GPU Our FP16 Expected (73%) Our % of spec Gap
H100 PCIe HBM2e 329 TOPS ~552 TFLOPS 44% ~1.7× below
H200 NVL PCIe 340 TOPS ~610 TFLOPS 41% ~1.8× below

Our results are roughly half of what a healthy system achieves even under throttle. This is NOT normal — 30-44% is not the industry baseline.

Likely causes of the gap (in order of probability):

  1. Thermal throttle — confirmed, sw_thermal covers entire steady window
  2. Power limit below TDP — GPU may be software-limited below 350W/600W. Previous user may have set a lower limit via nvidia-smi -pl and it was not reset. Our normalization sets clock locks but does NOT reset power limit. Key check: nvidia-smi -q | grep "Power Limit" — default vs enforced.
  3. Matrix size — ruled out. bee-gpu-burn uses 4096×4096×4096 for fp16, 8192×8192×4096 for fp8. These are large enough for peak tensor utilization.

Power limit gap analysis (H100 PCIe):

  • Avg clock 1384 MHz = 79% of boost 1755 MHz
  • Expected TOPS at 79% clock: 756 × 0.79 ≈ 597 TFLOPS
  • Actually measured: 329 TOPS = 55% of that estimate
  • Remaining gap after accounting for clock throttle: ~45%
  • Most likely explanation: enforced power limit < 350W TDP, further reducing sustainable clock beyond what sw_thermal alone would cause.

Action item:

Add power.limit (enforced) AND power.default_limit to queryBenchmarkGPUInfo so result.json shows if the card was pre-configured with a non-default limit. If enforced < default × 0.95 → add finding "GPU power limit is below default TDP".

CPU/RAM impact on GPU FLOPS:

None. Pure on-GPU GEMM is fully compute-bound once data is in VRAM. CPU core count and host RAM are irrelevant.

Compute efficiency metric (proposed, no hardcode)

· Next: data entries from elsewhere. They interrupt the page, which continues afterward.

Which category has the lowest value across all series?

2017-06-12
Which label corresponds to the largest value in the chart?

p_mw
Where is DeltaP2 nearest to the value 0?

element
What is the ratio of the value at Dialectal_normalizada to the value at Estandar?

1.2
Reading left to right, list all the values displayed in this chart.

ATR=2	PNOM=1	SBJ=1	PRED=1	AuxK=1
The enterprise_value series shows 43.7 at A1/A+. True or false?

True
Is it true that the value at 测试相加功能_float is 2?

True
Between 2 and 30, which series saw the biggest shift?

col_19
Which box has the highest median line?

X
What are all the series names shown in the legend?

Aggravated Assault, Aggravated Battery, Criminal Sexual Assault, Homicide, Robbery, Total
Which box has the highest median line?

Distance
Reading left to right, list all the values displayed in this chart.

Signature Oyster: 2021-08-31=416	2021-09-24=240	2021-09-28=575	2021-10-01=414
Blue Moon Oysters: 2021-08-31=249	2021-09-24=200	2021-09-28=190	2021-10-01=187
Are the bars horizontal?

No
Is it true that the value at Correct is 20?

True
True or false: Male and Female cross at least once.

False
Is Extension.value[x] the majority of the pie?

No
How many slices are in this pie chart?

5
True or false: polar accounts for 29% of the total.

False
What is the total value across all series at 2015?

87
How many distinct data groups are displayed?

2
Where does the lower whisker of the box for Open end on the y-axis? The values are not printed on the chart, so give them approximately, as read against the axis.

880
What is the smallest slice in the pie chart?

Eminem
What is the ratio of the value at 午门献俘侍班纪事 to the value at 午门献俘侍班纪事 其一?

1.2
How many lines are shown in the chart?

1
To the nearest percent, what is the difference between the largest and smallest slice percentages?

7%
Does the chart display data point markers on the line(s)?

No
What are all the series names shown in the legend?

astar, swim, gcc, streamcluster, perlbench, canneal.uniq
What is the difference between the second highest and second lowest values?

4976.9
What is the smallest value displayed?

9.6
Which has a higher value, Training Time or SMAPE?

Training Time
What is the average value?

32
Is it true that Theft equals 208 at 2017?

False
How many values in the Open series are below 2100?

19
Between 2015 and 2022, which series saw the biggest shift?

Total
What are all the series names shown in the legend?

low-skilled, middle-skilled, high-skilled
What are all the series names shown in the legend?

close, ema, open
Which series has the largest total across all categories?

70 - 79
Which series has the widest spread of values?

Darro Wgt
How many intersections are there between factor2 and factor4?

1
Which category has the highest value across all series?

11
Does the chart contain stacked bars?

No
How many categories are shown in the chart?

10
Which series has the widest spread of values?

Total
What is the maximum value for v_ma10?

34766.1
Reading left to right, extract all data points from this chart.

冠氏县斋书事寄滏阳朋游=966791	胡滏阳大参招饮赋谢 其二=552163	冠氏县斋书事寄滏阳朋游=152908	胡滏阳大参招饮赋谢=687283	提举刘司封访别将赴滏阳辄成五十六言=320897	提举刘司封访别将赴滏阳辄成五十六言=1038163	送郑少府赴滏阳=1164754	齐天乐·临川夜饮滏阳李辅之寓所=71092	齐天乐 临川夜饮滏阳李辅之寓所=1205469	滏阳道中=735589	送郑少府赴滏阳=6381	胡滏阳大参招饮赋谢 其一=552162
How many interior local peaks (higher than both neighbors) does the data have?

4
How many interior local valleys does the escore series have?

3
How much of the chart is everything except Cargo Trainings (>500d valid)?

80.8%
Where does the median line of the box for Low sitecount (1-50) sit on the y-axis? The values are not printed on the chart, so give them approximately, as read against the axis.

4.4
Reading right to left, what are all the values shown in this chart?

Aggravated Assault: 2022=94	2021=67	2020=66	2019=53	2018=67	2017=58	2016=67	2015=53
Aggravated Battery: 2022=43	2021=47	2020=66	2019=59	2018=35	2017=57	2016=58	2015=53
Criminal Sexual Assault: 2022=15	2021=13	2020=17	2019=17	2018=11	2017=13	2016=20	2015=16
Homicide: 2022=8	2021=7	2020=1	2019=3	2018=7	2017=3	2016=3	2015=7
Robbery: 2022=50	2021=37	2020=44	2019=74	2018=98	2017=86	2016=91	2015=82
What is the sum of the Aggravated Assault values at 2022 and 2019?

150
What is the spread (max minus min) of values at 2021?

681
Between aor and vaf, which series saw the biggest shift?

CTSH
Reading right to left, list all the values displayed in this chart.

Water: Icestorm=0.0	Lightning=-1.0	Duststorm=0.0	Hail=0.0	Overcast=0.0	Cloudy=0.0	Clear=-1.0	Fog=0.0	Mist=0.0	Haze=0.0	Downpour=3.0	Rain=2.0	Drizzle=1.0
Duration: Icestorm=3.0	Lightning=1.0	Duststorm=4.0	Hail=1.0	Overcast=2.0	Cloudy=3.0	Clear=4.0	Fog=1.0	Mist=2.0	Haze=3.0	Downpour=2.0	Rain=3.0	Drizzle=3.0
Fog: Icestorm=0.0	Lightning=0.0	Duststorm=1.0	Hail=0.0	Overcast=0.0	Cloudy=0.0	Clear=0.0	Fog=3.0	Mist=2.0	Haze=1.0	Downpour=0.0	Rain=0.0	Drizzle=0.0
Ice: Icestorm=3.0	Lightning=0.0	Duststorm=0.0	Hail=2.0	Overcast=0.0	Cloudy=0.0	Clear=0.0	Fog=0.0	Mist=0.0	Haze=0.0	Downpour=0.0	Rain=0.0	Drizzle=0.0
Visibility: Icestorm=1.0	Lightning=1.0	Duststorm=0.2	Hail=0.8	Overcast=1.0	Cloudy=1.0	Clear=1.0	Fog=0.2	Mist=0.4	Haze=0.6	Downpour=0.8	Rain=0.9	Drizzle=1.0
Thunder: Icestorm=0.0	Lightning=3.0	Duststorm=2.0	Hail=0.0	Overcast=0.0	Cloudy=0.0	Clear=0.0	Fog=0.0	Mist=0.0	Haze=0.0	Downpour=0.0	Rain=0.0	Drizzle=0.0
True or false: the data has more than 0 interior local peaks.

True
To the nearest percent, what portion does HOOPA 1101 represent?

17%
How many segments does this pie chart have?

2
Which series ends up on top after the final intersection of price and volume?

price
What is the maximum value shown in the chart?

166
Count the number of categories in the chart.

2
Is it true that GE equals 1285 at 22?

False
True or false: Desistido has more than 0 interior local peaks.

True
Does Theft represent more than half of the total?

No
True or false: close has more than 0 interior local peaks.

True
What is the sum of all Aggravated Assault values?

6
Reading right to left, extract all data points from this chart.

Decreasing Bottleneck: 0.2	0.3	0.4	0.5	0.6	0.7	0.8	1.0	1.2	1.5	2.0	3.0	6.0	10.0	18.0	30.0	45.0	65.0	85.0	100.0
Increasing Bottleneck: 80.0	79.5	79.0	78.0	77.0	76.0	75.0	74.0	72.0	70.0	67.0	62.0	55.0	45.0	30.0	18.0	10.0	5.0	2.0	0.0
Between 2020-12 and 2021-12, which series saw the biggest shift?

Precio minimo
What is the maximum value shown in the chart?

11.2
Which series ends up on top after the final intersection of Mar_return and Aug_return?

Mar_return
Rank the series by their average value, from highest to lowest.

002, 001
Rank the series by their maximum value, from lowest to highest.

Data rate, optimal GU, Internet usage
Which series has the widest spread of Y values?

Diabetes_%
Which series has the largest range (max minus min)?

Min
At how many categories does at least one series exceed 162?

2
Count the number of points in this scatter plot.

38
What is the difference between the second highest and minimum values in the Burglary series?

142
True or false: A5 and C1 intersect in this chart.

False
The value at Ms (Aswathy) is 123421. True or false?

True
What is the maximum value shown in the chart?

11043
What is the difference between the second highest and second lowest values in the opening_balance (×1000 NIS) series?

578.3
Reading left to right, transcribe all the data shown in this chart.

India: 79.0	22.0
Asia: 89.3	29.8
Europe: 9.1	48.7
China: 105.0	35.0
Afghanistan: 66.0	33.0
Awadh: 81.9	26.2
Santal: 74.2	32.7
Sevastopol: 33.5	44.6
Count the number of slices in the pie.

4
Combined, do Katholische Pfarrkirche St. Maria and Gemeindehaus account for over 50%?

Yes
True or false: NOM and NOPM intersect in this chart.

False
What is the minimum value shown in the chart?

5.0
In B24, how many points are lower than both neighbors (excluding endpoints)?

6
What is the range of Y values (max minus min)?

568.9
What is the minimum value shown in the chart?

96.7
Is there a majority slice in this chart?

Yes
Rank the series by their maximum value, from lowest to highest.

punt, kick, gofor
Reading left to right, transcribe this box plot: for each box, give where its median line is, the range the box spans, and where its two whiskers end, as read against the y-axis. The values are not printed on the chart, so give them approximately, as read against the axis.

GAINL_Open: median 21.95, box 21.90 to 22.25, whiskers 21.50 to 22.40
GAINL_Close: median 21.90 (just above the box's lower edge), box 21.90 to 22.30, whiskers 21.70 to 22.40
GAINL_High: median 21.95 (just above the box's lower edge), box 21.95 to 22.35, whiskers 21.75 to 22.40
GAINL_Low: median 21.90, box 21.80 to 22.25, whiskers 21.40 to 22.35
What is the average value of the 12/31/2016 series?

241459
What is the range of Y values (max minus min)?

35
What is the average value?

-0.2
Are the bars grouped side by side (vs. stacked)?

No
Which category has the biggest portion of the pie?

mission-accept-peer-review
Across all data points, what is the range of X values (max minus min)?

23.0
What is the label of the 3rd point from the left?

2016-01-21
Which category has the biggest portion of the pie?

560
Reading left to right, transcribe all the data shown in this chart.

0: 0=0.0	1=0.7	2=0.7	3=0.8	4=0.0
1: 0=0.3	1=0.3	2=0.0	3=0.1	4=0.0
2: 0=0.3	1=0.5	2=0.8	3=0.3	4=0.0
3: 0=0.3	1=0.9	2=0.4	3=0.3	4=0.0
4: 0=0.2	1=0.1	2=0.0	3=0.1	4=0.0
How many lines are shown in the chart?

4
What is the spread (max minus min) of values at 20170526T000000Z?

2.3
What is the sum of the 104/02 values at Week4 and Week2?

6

Instead of comparing TOPS to a hardcoded spec, compute: tops_per_sm_per_ghz = measured_tops / (sm_count × avg_clock_ghz)

This is model-agnostic. A GPU computing correctly at its actual frequency will show a consistent tops_per_sm_per_ghz regardless of throttle level. A GPU with degraded silicon will show low tops_per_sm_per_ghz even at normal clocks.

SM count is queryable: nvidia-smi --query-gpu=attribute.multiprocessor_count (needs to be added to queryBenchmarkGPUInfo).

Reference values to establish after baseline runs:

  • H100 PCIe fp16_tensor: TBD tops/SM/GHz
  • H100 SXM fp16_tensor: TBD tops/SM/GHz

Proposed threshold changes (pending more data)

  1. low_sm_clock_vs_target: raise threshold from 90% to 85% based on observed 9192% on healthy HBM2e. Or remove entirely — sw_power/sw_thermal already capture the root cause.

  2. variance_too_high (StabilityScore < 85): healthy HBM2e WILL oscillate under power cap. Consider suppressing this flag when power is flat and usage is 100% (oscillation is expected). Or lower threshold to 70.

  3. New signal: MHz/Watt efficiency: if base_graphics_clock_mhz is available, ratio avg_clock / power_w could identify degraded silicon (HBM3 restored S1 would have been caught by this).

Decision deferred until baseline on SXM designed servers collected.